* WHAT IS EXPECTED *
State how many lines in the listing below include the string "right". The answer is the number alone.

* SUPPLIED MATERIAL *

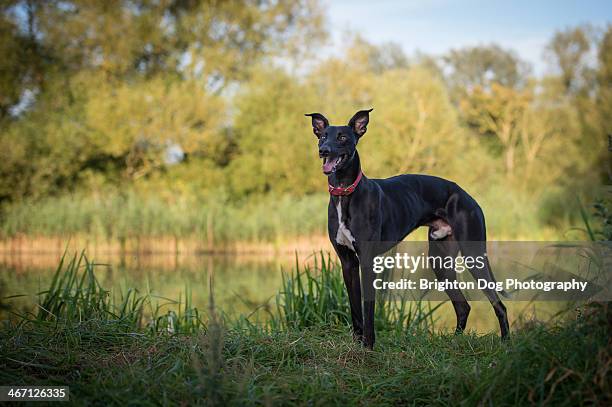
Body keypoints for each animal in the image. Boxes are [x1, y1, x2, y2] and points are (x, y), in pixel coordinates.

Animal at [304, 110, 510, 350]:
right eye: (322, 136)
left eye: (343, 137)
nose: (324, 150)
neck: (345, 193)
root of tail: (468, 196)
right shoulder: (348, 263)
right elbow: (355, 309)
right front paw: (357, 344)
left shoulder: (367, 261)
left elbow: (368, 308)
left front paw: (368, 346)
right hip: (440, 260)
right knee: (463, 306)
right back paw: (454, 342)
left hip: (473, 254)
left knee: (499, 305)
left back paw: (506, 343)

* SOLUTION FOR THIS TASK *
7